* PROVIDED RECORDS
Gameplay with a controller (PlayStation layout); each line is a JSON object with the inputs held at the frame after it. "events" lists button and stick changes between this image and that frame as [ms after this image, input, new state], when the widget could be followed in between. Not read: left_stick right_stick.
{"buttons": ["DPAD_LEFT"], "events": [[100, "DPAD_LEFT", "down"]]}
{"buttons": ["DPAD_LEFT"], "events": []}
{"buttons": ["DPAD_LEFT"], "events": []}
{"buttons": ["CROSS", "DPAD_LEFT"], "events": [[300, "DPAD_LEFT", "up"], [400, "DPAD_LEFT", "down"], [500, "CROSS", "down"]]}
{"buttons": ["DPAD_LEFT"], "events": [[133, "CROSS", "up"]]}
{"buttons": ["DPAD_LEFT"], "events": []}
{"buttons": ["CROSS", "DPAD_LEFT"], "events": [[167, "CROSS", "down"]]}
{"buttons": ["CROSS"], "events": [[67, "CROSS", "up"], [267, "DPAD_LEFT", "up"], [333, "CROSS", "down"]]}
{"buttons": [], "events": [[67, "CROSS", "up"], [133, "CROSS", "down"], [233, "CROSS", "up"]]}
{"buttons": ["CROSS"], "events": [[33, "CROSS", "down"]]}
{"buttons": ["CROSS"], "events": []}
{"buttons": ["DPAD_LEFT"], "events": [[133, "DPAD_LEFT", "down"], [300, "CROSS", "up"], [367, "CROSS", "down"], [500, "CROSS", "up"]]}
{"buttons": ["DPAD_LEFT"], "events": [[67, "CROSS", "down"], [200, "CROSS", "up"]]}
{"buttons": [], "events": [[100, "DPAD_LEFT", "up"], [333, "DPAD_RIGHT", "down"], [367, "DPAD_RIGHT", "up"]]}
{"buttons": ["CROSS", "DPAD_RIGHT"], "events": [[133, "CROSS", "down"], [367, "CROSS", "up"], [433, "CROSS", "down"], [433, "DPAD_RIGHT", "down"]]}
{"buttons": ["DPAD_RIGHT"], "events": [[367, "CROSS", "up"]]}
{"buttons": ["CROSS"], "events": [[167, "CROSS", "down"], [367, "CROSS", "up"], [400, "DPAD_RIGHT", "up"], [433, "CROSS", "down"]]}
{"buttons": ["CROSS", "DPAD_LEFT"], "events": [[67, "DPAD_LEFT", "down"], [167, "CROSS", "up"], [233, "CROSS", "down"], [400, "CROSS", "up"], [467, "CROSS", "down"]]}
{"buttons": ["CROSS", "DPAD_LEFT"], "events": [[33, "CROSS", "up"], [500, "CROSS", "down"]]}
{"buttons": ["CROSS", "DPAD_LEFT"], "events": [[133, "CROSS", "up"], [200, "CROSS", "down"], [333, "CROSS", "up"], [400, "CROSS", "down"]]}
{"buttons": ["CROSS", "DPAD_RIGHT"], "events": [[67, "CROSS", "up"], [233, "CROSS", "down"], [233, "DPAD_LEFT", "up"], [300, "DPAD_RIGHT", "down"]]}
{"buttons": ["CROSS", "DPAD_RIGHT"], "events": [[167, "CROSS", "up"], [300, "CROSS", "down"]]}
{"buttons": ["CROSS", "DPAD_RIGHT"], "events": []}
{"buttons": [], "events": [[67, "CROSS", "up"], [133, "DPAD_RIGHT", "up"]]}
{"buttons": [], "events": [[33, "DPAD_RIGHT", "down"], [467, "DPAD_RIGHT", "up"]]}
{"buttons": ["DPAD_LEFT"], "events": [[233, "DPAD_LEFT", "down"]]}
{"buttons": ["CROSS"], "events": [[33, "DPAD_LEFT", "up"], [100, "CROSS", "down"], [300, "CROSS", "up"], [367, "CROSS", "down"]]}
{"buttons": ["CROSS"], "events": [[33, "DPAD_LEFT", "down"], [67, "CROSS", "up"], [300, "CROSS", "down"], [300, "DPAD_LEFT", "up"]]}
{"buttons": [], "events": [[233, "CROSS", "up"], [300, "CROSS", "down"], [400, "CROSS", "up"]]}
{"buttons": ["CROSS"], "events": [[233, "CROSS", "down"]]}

* WHAT YOU WILL DO
Line by line, return the whole listing without a single difference.

* RESPONSE BOX
Gameplay with a controller (PlayStation layout); each line is a JSON object with the inputs held at the frame after it. "events" lists button and stick changes between this image and that frame as [ms after this image, input, new state], when the widget could be followed in between. Not read: left_stick right_stick.
{"buttons": ["DPAD_LEFT"], "events": [[100, "DPAD_LEFT", "down"]]}
{"buttons": ["DPAD_LEFT"], "events": []}
{"buttons": ["DPAD_LEFT"], "events": []}
{"buttons": ["CROSS", "DPAD_LEFT"], "events": [[300, "DPAD_LEFT", "up"], [400, "DPAD_LEFT", "down"], [500, "CROSS", "down"]]}
{"buttons": ["DPAD_LEFT"], "events": [[133, "CROSS", "up"]]}
{"buttons": ["DPAD_LEFT"], "events": []}
{"buttons": ["CROSS", "DPAD_LEFT"], "events": [[167, "CROSS", "down"]]}
{"buttons": ["CROSS"], "events": [[67, "CROSS", "up"], [267, "DPAD_LEFT", "up"], [333, "CROSS", "down"]]}
{"buttons": [], "events": [[67, "CROSS", "up"], [133, "CROSS", "down"], [233, "CROSS", "up"]]}
{"buttons": ["CROSS"], "events": [[33, "CROSS", "down"]]}
{"buttons": ["CROSS"], "events": []}
{"buttons": ["DPAD_LEFT"], "events": [[133, "DPAD_LEFT", "down"], [300, "CROSS", "up"], [367, "CROSS", "down"], [500, "CROSS", "up"]]}
{"buttons": ["DPAD_LEFT"], "events": [[67, "CROSS", "down"], [200, "CROSS", "up"]]}
{"buttons": [], "events": [[100, "DPAD_LEFT", "up"], [333, "DPAD_RIGHT", "down"], [367, "DPAD_RIGHT", "up"]]}
{"buttons": ["CROSS", "DPAD_RIGHT"], "events": [[133, "CROSS", "down"], [367, "CROSS", "up"], [433, "CROSS", "down"], [433, "DPAD_RIGHT", "down"]]}
{"buttons": ["DPAD_RIGHT"], "events": [[367, "CROSS", "up"]]}
{"buttons": ["CROSS"], "events": [[167, "CROSS", "down"], [367, "CROSS", "up"], [400, "DPAD_RIGHT", "up"], [433, "CROSS", "down"]]}
{"buttons": ["CROSS", "DPAD_LEFT"], "events": [[67, "DPAD_LEFT", "down"], [167, "CROSS", "up"], [233, "CROSS", "down"], [400, "CROSS", "up"], [467, "CROSS", "down"]]}
{"buttons": ["CROSS", "DPAD_LEFT"], "events": [[33, "CROSS", "up"], [500, "CROSS", "down"]]}
{"buttons": ["CROSS", "DPAD_LEFT"], "events": [[133, "CROSS", "up"], [200, "CROSS", "down"], [333, "CROSS", "up"], [400, "CROSS", "down"]]}
{"buttons": ["CROSS", "DPAD_RIGHT"], "events": [[67, "CROSS", "up"], [233, "CROSS", "down"], [233, "DPAD_LEFT", "up"], [300, "DPAD_RIGHT", "down"]]}
{"buttons": ["CROSS", "DPAD_RIGHT"], "events": [[167, "CROSS", "up"], [300, "CROSS", "down"]]}
{"buttons": ["CROSS", "DPAD_RIGHT"], "events": []}
{"buttons": [], "events": [[67, "CROSS", "up"], [133, "DPAD_RIGHT", "up"]]}
{"buttons": [], "events": [[33, "DPAD_RIGHT", "down"], [467, "DPAD_RIGHT", "up"]]}
{"buttons": ["DPAD_LEFT"], "events": [[233, "DPAD_LEFT", "down"]]}
{"buttons": ["CROSS"], "events": [[33, "DPAD_LEFT", "up"], [100, "CROSS", "down"], [300, "CROSS", "up"], [367, "CROSS", "down"]]}
{"buttons": ["CROSS"], "events": [[33, "DPAD_LEFT", "down"], [67, "CROSS", "up"], [300, "CROSS", "down"], [300, "DPAD_LEFT", "up"]]}
{"buttons": [], "events": [[233, "CROSS", "up"], [300, "CROSS", "down"], [400, "CROSS", "up"]]}
{"buttons": ["CROSS"], "events": [[233, "CROSS", "down"]]}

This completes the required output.